Economic Modeling and Simulations

Cornerstone Research regularly formulates and implements empirical analyses to respond to economic and financial issues in litigation. We frequently use real-world data with sophisticated statistical and econometric methods, such as advanced structural modeling and regression analysis, numerical techniques, time series analysis, forecasting, simulations, and optimization

  • Performed 10,000-iteration simulations, randomly selecting peer funds across years for performance comparison analyses, reducing runtime from hours down to minutes.
  • Developed GARCH modeling tools that feature a C++ base for efficiency and an R interface for convenient integration into the case codebase. This framework fits large-scale models with external regressors more quickly than standard software packages, while allowing for complete control over the model specification.
  • Performed demand model simulation by replicating Matlab simulations in R, with plots to illustrate simulation results.
  • Developed a custom optimization method for merger simulations, decreasing runtime by 80 percent with improved stability over standard methods.
  • Developed state-of-the-art econometric models of the demand for cigarettes, using very large datasets of store-level data.
  • Developed and implemented a detailed simulation model to estimate the competitive impact of a merger in the electric power industry. The flexibility and computational efficiency of the model enabled us to estimate the merger’s impact under a large number of market scenarios in a timely manner.
  • Used payment data from millions of customers to determine the personal characteristics and transactional history of customers. We then designed a sophisticated Monte Carlo simulation to project the future cash flows from each customer under thousands of scenarios and estimated the present value of the expected cash flows associated with each scenario.
  • Developed an institutional damages model using Monte Carlo simulations to generate a confidence interval for damages in a securities class action.
  • Refactored code and used parallel processing to reduce the runtime for comparing thousands of distributions from three days to less than 30 seconds.
Statistical Analysis and Sampling

Using samples drawn from large databases can create efficiencies. We are experienced in developing and implementing reliable and defensible sampling techniques, as well as assessing the sampling methodologies of opposing experts.

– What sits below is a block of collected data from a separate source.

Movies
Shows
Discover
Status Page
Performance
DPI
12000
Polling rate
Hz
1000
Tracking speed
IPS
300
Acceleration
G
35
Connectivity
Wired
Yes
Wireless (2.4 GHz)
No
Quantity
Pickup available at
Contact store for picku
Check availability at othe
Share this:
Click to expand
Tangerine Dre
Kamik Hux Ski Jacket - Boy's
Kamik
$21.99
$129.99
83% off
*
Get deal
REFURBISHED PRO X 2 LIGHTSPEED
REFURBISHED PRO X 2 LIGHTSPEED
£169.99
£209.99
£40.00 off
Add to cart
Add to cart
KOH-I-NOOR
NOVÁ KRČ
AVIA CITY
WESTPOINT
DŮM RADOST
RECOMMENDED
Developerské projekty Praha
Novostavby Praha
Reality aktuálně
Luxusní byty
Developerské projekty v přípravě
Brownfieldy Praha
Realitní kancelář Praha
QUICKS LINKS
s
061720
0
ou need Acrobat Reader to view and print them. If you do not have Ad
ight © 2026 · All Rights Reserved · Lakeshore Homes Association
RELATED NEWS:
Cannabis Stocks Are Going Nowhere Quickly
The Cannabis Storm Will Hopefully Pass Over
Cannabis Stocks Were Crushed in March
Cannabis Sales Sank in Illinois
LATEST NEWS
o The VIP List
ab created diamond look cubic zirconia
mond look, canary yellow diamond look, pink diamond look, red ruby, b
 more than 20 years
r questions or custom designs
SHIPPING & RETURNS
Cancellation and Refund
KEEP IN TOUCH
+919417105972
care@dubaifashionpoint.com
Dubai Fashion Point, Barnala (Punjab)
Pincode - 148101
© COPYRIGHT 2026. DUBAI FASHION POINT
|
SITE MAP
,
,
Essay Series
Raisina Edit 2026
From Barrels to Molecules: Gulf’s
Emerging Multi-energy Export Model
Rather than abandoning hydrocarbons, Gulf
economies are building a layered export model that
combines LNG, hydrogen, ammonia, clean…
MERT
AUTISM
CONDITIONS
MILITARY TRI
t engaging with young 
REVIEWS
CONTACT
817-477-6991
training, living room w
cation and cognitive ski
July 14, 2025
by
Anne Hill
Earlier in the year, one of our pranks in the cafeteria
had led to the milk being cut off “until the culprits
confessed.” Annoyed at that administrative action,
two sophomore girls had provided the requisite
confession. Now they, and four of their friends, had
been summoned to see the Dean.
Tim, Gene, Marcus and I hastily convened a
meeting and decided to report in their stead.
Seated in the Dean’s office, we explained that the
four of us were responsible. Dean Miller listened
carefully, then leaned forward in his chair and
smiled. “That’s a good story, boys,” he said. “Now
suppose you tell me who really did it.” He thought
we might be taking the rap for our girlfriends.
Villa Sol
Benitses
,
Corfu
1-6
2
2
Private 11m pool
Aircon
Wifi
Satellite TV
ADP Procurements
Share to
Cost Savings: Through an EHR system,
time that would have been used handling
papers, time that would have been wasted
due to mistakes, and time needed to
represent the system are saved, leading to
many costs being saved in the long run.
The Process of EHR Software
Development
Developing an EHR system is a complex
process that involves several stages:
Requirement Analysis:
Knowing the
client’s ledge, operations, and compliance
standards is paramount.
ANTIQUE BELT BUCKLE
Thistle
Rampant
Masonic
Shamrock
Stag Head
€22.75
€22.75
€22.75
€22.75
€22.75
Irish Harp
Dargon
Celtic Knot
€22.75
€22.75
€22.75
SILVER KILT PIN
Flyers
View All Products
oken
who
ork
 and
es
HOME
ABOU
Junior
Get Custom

  • Evaluated sampling analyses performed by opposing parties to prove liability and damages in False Claims Act litigation.
  • Provided statistical analyses of the incidence rates of alleged defects in automotive product liability cases, based on data from the National Highway Traffic Safety Administration or manufacturers, including warranty claims, customer recall repairs, or customer complaints.
  • Performed statistical assessments of “no poach” allegations in hiring agreements between tech firms.
  • Conducted statistical analyses of a university’s admissions process.
  • In a labor discrimination class action, provided statistical analysis of wages and promotion outcomes across individual employees and, on average, across different store locations.
  • Created a representative sample of homeowners and conducted an independent customer satisfaction survey in a putative class action against a national window manufacturer.